Allianz bank to miss goal
FRANKFURT, Germany (Reuters) -- German insurance giant Allianz AG posted quarterly profits in line with market expectations on Friday but said its stricken banking arm will miss its break-even goal this year and return to profit in 2004.
The group, Europe's second biggest insurer by premium income behind France's AXA, confirmed it expected to end this year in profit after last month's sale of its biggest investment, a stake in Nivea-maker Beiersdorf AG. It will book profits from that deal in the fourth quarter.
Allianz posted a third quarter net profit of 372 million euros ($435 million), slightly higher then the average forecast of 338 million in a Reuters poll of 19 analysts.
The group's shares, which have outperformed rising stock markets this year with a near 140 percent gain since their March low at 40.27 euros, traded down 0.7 percent at 94.60 euros by 0942 GMT, compared to a flat European insurance sector
"That banking will miss the break even goal doesn't come entirely unexpected,'' said BNP Paribas analyst Tom Bennett. "Otherwise the results are also pretty much in line with what we expected.''
Banking has been a drag on Allianz's results ever since its decision to acquire Dresdner Bank in a 24-billion-euro deal in 2001 to create a powerful bancassurance giant.
"Overall, we will not quite reach our objective of achieving a balanced operating result for the full year 2003 (in the banking division),'' Allianz said in its nine-month report.
It said it now aimed to end next year with a net profit in banking, which is made up largely of Frankfurt-based Dresdner and has suffered under years of poor markets and a stalling economy.

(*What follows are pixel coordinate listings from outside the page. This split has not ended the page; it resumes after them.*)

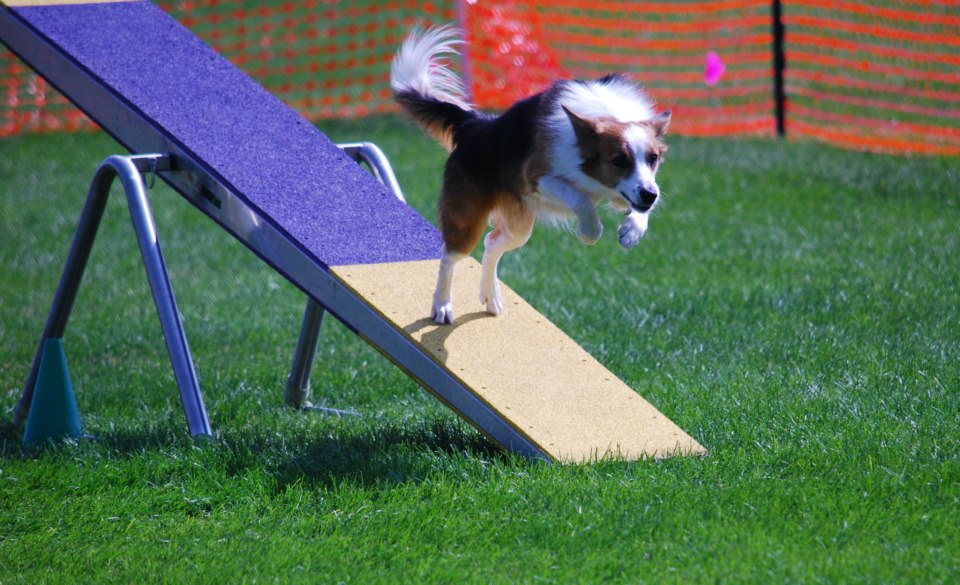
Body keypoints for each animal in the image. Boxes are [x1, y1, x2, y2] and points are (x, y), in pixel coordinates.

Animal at [388, 26, 668, 324]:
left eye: (652, 158)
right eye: (618, 161)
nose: (649, 196)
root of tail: (474, 125)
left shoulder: (637, 189)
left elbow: (637, 205)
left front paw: (632, 231)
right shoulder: (536, 177)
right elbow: (580, 198)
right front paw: (590, 231)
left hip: (519, 227)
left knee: (492, 243)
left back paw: (491, 298)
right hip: (467, 219)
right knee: (449, 255)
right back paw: (442, 305)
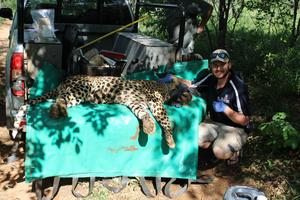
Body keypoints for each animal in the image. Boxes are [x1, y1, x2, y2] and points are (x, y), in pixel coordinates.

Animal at [28, 75, 192, 148]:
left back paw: (57, 112)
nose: (185, 102)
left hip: (76, 95)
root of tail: (62, 82)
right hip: (81, 89)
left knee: (58, 100)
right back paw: (56, 112)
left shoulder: (136, 102)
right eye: (185, 95)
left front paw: (148, 126)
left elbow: (144, 114)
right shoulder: (155, 101)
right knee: (59, 100)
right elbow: (166, 121)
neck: (165, 88)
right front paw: (171, 140)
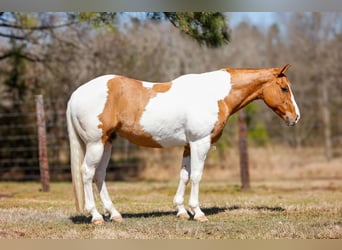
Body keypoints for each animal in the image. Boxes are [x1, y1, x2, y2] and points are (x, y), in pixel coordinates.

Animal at [66, 64, 300, 225]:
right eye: (284, 88)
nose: (295, 117)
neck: (214, 94)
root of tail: (75, 94)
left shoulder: (189, 145)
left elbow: (184, 175)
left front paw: (181, 210)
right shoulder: (200, 143)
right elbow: (196, 176)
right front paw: (198, 212)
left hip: (107, 143)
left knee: (99, 175)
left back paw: (114, 214)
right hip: (95, 144)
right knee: (87, 173)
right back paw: (96, 216)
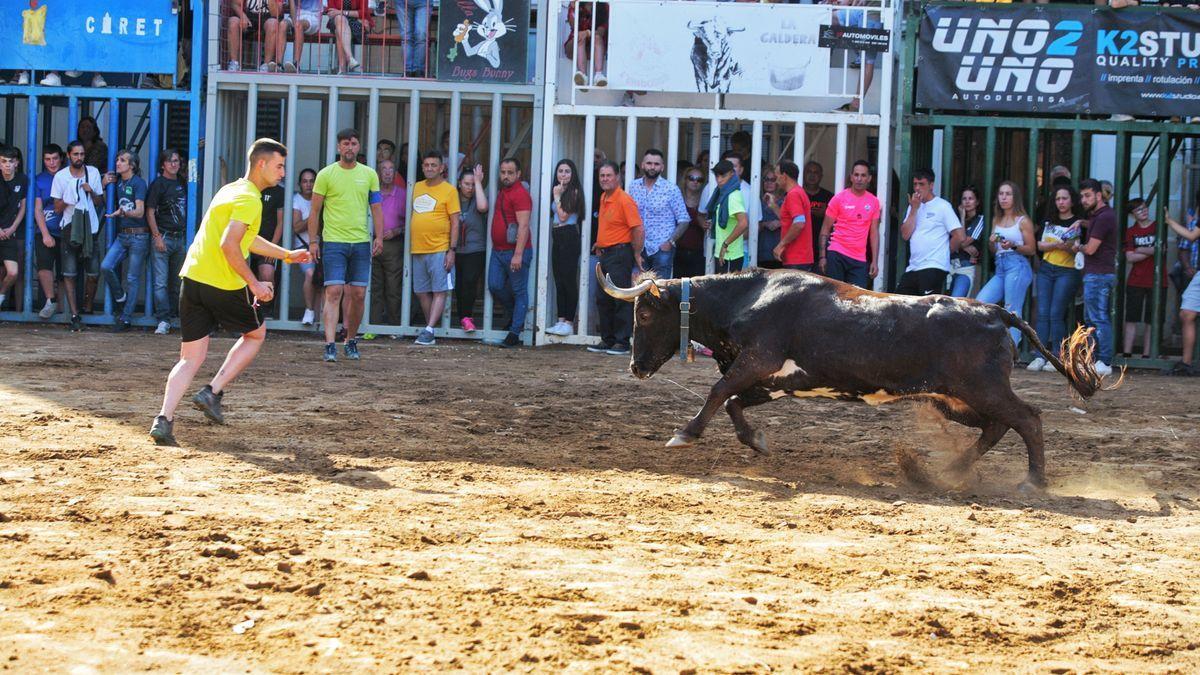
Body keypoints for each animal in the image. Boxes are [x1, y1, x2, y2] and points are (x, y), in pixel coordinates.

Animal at [597, 263, 1104, 487]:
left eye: (644, 315)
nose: (636, 366)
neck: (748, 296)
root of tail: (997, 311)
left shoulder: (756, 361)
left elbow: (718, 390)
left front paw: (684, 434)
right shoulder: (777, 381)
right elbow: (735, 402)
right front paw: (756, 441)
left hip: (981, 388)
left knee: (1028, 419)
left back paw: (1033, 481)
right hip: (955, 400)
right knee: (997, 427)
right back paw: (948, 470)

The banking arm ended the quarter with a net loss of 17 million euros.
In August, the group dramatically stepped up cost-cutting measures at the division, axing another 4,700 jobs by 2005 and cutting costs by one billion euros.
Dutch rival's banking recovery
Allianz's Dutch rival ING, Europe's number three insurer, ventured a 2003 profit forecast on Friday after reporting a rise in its net operating result for the third quarter amid a strong recovery at its banking division.
Allianz said the positive trend in property and casualty insurance continued, with the combined ratio -- a key gauge of non-life underwriting profitability that measures costs and claims against premiums -- at 96.9 percent at the end of September. A figure below 100 percent is profitable.
"Assuming there will be no excessive burdens resulting from natural catastrophes or major claims before the end of 2003, the combined ratio for the entire year should remain below 98 percent,'' Allianz said.
BayernLB analyst Christian Hamann said the combined ratio was better then expected: "The outlook is also quite positive.''
With a net profit of 663 million euros, the property and casualty business made the biggest contribution to net profits in the third quarter.
Its life and health insurance operation made a profit of 64 million, while asset management suffered a loss of 102 million euros.
Net premiums earned -- revenue from selling insurance policies to clients -- came in at 13.9 billion euros in the quarter.